Мощная длань советской власти представлена в романе Олеши двумя персонажами; один из них футболист, другой — колбасник, желающий выстроить для нового общества гигантскую систему супермаркетов. Оба они явно находятся на волне будущего, и, чтобы противостоять их заговору, заблудшие кавалеры Олеши бегут в мир фантазии, где строят машину — разрушительницу машин и нарекают ее «Офелией». Но эта Мадонна, которой так не хватало заговору чувств, не позволяет себя использовать. Офелию убила холодность Гамлета, и теперь, возвращенная к жизни Гамлетами старой интеллигенции, она жаждет мести — и оборачивается против них, а не против машин.

В итоге роман, однако, возбуждает симпатию к «заговору» и оставляет у читателя впечатление, что эта аполитичная оппозиция новому порядку каким-то образом будет продолжаться. События послесталинского десятилетия можно рассматривать как посмертное оправдание чувств, защитить которые кавалеры Олеши были не способны.

После двадцатипятилетнего сталинского «заговора равных» (название романа Оренбурга 1928 г. об одноименной организации Бабефа) наступало время «оттепели» (название его же романа, опубликованного в 1954 г.). Убийственная стужа застигла русскую культуру в разгар цветения, и никто точно не знал, какие всходы появятся после такой зимы. Но одна старая ветвь стойко жила, проклюнулись и новые ростки. Стало быть, пора обратиться к посланию, оставленному «пережитком прошлого», Борисом Пастернаком, и к молодым голосам советской молодежи, зазвучавшим в это послесталинское десятилетие.

Возвращение Пастернака

Каким бы ни оказалось историческое воздействие Пастернака на русскую культуру, в последних своих работах, написанных перед смертью в 1960 г., он оставил примечательное человеческое завещание и трогательное обращение к культуре старой России, которое само по себе заслуживает интереса исследователей.

Пожалуй, было бы естественно ожидать, что его возвращение станет возвращением поэта. Способность человека слагать стихи спонтанно, без всякого повода, есть, вероятно, единственная возможность сохранить достоинство и самоуважение в эпоху расчета, лжи и духовной изоляции.
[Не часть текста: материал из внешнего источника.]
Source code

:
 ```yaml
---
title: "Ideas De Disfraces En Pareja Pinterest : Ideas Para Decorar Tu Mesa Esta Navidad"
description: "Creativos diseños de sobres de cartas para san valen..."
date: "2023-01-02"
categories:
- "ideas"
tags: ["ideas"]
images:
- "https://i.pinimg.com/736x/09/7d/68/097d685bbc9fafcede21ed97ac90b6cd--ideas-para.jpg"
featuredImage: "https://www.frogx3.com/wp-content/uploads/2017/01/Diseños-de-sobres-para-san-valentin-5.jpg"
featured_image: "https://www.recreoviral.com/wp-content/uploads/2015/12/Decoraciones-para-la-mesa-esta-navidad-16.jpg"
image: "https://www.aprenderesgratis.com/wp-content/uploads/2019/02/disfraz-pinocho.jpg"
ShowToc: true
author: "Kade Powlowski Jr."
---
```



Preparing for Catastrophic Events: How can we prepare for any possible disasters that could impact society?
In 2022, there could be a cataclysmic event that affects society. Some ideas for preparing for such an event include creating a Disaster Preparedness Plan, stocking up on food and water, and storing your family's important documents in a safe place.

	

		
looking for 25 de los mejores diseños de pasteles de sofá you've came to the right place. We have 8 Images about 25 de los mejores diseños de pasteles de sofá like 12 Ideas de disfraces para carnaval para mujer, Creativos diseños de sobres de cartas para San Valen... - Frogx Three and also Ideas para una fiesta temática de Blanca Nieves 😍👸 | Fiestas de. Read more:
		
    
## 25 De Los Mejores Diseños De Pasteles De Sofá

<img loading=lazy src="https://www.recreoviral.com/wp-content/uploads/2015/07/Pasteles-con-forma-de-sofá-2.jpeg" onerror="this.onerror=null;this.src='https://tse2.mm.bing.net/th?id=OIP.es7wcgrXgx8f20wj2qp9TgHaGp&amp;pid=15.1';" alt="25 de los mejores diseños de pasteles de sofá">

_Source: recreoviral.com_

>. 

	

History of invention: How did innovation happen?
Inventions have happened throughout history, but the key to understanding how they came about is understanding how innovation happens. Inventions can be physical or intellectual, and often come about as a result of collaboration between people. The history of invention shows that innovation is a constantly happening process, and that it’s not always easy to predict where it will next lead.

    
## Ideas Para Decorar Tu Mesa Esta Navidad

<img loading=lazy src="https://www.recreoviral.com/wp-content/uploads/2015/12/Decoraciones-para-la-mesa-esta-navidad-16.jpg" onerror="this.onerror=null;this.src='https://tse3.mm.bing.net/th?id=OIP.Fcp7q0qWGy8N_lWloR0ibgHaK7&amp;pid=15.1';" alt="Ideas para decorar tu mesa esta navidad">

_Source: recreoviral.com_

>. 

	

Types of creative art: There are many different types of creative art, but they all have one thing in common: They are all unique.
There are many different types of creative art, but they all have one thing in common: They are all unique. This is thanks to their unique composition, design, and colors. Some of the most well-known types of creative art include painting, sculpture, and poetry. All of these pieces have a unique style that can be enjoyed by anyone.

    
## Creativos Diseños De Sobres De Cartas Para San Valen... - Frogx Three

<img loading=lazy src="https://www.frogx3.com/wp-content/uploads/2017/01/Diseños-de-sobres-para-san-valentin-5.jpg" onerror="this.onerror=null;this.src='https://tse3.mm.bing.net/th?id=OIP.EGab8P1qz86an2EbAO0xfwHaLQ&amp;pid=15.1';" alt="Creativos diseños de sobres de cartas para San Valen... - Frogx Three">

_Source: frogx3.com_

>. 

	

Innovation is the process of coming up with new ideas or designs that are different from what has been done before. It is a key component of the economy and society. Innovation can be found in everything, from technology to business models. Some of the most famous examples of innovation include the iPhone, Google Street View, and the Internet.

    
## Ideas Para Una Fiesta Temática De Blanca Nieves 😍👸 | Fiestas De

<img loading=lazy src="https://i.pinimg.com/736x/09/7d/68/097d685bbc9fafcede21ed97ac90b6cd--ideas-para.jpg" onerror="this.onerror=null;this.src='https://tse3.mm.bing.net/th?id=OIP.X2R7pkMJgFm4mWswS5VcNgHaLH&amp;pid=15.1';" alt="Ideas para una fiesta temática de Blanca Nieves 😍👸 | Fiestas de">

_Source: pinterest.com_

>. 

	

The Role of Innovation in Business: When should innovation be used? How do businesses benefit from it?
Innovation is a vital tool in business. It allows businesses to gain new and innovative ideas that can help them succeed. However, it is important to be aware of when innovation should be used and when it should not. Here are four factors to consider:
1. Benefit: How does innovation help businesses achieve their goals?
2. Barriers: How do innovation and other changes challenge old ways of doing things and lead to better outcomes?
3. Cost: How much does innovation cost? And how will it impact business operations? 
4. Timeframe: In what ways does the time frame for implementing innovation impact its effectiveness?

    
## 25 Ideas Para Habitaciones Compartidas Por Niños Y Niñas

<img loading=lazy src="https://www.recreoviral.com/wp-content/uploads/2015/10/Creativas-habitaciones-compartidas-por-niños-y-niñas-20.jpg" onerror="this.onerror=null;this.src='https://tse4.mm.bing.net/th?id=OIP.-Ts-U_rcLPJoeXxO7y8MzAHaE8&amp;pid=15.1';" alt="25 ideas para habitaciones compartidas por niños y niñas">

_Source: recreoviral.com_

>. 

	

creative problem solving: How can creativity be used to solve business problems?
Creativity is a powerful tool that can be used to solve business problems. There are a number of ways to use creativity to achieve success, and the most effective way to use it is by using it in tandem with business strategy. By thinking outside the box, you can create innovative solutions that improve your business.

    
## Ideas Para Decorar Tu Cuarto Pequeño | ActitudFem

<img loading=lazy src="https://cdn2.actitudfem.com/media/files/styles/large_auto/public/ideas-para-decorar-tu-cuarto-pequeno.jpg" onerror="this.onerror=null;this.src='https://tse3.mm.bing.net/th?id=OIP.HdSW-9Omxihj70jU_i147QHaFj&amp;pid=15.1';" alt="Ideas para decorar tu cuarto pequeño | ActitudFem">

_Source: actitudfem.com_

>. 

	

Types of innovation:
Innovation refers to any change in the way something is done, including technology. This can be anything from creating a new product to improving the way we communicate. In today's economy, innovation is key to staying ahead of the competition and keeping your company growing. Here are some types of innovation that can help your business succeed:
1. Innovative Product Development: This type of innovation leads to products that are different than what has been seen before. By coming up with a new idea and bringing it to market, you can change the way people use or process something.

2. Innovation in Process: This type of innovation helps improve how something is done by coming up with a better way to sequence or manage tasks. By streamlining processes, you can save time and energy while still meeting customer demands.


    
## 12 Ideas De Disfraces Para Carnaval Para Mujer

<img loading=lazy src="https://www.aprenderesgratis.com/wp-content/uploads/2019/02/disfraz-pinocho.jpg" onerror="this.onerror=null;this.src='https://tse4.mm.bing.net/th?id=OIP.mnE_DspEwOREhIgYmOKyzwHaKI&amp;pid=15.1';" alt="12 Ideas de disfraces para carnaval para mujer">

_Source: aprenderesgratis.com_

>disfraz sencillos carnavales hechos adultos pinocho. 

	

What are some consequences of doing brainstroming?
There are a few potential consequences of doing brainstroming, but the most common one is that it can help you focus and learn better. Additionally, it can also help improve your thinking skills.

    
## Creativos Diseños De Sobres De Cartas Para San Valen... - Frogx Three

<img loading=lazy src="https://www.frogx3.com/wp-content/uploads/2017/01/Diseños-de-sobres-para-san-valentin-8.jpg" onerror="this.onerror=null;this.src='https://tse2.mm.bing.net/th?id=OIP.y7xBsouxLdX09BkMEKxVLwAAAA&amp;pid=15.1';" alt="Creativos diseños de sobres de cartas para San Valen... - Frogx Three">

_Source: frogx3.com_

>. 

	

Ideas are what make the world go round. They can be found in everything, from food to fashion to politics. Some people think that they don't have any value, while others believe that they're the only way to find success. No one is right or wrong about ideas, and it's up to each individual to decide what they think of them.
И Борис Пастернак, один из самых чистых и музыкальных поэтов нашего столетия, обладал этой способностью. Она дарила ему единение с миром неслышных напевов и высокой гармонии, который извечно вызывал подозрения у поборников закрытого авторитарного общества. Платон хотел изгнать поэтов из своего Государства, а Ленин предпочел бы забыть звуки «Аппассионаты».

Но для Пастернака поэзия была всё — не просто утешение средь бедствий современной политической и экономической жизни, а скорее способ пробиться сквозь всю искусственность и фальшь к реальному миру, трепетному, чувствующему миру людей, мест и вещей. Пастернак пытается защитить этот мир от куда менее реального мира абстрактных лозунгов, догм и статистических данных. Язык первого — сугубо личная поэзия, язык второго — общественная проза. В стране, где в лживый бюрократический век выпускалось огромное количество самой что ни на есть искусственной прозы, Пастернак непреклонно оставался лирическим поэтом. Он был предан не идеям, но самой жизни — от стихов сборника «Сестра моя — жизнь», написанных в революционном 1917 г., до последних стихотворений «Доктора Живаго», где фамилия героя тоже говорит о жизни.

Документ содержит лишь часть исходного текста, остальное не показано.